(Collected data)
----
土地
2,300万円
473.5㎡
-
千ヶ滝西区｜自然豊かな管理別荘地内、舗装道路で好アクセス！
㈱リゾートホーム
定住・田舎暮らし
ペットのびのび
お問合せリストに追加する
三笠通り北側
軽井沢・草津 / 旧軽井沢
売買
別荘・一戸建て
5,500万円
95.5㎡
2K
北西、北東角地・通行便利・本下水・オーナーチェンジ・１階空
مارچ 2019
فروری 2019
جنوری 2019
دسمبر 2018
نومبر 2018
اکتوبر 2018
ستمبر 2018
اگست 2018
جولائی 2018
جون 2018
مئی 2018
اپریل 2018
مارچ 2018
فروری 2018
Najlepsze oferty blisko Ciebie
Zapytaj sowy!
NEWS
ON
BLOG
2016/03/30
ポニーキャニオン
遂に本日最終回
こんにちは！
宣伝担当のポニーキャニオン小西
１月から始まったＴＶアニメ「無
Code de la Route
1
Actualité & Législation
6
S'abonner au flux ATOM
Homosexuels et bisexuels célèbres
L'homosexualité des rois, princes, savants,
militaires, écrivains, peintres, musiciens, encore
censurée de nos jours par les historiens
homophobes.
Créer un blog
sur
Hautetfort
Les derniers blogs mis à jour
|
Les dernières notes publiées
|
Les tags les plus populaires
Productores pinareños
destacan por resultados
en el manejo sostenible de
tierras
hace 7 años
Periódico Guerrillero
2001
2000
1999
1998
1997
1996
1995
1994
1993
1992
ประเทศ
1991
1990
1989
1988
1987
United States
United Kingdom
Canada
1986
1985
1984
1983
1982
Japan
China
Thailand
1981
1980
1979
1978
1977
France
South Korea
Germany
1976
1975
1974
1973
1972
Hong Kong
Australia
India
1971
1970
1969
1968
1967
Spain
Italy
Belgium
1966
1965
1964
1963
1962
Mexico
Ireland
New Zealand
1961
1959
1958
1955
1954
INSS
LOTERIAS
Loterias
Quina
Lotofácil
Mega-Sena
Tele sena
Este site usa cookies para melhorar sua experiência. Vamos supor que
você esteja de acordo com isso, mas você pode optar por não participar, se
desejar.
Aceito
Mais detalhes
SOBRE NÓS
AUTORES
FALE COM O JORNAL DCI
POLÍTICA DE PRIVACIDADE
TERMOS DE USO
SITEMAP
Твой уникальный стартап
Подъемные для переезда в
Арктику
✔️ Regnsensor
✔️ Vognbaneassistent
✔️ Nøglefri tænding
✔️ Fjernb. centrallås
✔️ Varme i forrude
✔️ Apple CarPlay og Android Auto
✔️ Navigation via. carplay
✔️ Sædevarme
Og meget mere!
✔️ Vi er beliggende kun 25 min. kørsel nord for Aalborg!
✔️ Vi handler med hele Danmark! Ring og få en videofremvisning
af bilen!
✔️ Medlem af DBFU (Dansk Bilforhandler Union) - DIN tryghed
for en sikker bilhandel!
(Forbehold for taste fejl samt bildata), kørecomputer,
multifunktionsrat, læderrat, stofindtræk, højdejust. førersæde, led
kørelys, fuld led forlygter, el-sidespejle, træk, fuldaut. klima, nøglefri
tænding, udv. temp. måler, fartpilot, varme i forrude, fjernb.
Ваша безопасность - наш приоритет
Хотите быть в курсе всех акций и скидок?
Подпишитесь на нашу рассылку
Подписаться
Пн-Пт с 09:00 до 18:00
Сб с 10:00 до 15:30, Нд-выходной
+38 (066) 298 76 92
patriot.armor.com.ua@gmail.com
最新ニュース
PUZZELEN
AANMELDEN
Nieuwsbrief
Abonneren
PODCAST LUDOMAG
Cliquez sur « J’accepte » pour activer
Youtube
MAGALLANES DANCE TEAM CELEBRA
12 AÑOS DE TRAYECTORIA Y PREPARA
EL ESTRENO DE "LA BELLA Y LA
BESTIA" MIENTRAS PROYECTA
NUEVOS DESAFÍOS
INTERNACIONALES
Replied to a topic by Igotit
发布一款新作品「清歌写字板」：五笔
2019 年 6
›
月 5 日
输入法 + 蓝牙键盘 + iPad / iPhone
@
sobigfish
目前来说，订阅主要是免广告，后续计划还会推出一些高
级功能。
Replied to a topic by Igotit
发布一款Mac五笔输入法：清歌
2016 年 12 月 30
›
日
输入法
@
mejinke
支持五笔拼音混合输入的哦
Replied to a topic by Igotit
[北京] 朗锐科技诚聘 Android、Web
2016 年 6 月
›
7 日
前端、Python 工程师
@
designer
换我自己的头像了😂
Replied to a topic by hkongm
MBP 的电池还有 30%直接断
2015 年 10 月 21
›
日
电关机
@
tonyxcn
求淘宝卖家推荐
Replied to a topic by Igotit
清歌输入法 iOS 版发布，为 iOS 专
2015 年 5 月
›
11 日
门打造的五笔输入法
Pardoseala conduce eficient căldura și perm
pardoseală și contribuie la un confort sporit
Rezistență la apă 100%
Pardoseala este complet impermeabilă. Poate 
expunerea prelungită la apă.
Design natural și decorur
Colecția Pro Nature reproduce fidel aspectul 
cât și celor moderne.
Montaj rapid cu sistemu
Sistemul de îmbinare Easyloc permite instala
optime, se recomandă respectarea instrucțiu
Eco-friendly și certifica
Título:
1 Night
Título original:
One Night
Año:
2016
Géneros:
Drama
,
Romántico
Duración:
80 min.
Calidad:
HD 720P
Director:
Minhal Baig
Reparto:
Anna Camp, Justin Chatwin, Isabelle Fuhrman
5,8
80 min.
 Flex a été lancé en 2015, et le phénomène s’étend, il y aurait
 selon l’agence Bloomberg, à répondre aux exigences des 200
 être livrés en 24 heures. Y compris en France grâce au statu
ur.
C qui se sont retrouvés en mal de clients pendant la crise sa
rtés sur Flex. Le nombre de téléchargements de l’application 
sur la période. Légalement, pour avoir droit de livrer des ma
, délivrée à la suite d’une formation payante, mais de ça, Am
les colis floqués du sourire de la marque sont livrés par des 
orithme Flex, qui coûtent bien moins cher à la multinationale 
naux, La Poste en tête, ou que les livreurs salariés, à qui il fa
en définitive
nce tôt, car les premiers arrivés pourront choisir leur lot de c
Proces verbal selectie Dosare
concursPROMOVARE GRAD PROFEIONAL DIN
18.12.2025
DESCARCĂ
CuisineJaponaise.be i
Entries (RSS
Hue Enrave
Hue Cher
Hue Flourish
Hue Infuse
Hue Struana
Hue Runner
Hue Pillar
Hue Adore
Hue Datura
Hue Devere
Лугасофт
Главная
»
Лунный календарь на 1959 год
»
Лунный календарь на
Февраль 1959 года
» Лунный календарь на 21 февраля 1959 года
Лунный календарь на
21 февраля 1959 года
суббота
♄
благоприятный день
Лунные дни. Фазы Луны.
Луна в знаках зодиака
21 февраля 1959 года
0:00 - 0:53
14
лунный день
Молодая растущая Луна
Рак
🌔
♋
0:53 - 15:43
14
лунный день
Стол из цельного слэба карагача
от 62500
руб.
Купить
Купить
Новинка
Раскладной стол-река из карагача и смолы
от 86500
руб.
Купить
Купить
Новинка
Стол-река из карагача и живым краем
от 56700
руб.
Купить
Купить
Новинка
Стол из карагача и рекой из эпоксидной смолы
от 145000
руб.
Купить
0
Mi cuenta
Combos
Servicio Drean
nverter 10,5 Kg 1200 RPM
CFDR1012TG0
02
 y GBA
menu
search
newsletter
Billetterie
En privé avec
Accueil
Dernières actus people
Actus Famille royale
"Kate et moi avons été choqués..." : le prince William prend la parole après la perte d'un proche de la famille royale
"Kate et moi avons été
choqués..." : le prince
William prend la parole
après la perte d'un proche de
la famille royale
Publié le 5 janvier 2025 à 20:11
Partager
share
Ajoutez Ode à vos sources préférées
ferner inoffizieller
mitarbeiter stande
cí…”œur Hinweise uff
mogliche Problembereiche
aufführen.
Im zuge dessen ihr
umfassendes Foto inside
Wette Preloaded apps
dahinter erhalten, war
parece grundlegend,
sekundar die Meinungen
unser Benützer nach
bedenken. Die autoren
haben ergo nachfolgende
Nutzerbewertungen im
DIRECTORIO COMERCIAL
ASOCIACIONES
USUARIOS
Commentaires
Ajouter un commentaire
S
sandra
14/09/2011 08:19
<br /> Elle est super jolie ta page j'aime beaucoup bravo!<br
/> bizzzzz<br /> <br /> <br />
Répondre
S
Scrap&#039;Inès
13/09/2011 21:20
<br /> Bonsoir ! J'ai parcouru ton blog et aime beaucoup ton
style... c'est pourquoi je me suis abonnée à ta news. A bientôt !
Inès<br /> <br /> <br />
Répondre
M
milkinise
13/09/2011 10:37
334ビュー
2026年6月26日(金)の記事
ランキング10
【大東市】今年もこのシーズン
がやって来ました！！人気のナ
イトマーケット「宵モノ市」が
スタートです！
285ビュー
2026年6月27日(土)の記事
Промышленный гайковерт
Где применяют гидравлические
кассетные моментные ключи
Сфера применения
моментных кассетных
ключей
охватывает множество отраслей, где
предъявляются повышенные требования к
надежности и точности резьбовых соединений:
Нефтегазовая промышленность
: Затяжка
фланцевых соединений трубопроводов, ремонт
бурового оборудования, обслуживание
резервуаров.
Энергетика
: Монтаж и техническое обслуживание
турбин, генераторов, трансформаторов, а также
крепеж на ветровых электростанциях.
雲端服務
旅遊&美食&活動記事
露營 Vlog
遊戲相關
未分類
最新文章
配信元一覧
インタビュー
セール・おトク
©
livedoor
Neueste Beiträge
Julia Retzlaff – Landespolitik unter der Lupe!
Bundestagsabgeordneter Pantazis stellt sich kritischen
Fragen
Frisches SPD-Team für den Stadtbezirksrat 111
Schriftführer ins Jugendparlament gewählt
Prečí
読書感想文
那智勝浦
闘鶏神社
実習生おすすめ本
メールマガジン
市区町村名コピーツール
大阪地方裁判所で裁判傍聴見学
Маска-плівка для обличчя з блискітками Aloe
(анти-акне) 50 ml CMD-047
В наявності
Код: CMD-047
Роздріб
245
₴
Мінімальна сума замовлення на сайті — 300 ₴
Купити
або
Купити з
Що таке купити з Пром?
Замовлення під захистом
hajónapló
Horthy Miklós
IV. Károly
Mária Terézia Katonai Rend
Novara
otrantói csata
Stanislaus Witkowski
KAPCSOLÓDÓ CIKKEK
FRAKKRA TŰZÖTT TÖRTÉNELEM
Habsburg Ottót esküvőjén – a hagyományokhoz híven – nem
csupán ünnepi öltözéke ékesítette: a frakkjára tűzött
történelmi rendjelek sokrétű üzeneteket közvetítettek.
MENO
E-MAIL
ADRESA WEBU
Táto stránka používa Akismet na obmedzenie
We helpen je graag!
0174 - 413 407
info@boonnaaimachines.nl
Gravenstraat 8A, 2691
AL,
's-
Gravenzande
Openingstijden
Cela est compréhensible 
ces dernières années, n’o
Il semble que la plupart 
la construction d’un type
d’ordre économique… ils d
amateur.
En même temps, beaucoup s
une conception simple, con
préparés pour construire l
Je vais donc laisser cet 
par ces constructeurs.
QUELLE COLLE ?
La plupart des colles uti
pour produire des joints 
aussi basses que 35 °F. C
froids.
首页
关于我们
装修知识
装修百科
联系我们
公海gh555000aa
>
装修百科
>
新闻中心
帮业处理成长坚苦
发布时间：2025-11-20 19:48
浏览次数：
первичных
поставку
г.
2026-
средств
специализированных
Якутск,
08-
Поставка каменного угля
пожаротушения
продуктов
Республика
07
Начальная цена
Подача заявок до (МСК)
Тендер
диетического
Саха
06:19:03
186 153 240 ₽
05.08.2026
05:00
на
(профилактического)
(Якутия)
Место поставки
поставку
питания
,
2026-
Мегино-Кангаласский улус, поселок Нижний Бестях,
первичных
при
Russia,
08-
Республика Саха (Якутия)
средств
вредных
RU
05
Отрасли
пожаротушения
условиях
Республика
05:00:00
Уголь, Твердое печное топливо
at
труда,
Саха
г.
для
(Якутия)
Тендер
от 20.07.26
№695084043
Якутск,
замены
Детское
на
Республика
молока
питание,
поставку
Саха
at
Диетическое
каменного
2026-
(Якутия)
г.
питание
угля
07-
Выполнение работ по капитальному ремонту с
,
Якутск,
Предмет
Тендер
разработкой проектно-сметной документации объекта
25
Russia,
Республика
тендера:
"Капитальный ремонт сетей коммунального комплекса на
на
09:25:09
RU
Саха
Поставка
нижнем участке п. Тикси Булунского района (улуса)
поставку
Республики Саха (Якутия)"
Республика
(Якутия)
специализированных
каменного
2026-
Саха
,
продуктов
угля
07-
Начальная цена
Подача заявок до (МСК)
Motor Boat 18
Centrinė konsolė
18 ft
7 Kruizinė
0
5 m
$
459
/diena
----
* _Exercise goal_: Look above for the line containing "naux, La Poste" and the line containing "Февраль 1959 года". Transcribe both, with the lines between them, exactly.

* _Final answer_:
naux, La Poste en tête, ou que les livreurs salariés, à qui il fa
en définitive
nce tôt, car les premiers arrivés pourront choisir leur lot de c
Proces verbal selectie Dosare
concursPROMOVARE GRAD PROFEIONAL DIN
18.12.2025
DESCARCĂ
CuisineJaponaise.be i
Entries (RSS
Hue Enrave
Hue Cher
Hue Flourish
Hue Infuse
Hue Struana
Hue Runner
Hue Pillar
Hue Adore
Hue Datura
Hue Devere
Лугасофт
Главная
»
Лунный календарь на 1959 год
»
Лунный календарь на
Февраль 1959 года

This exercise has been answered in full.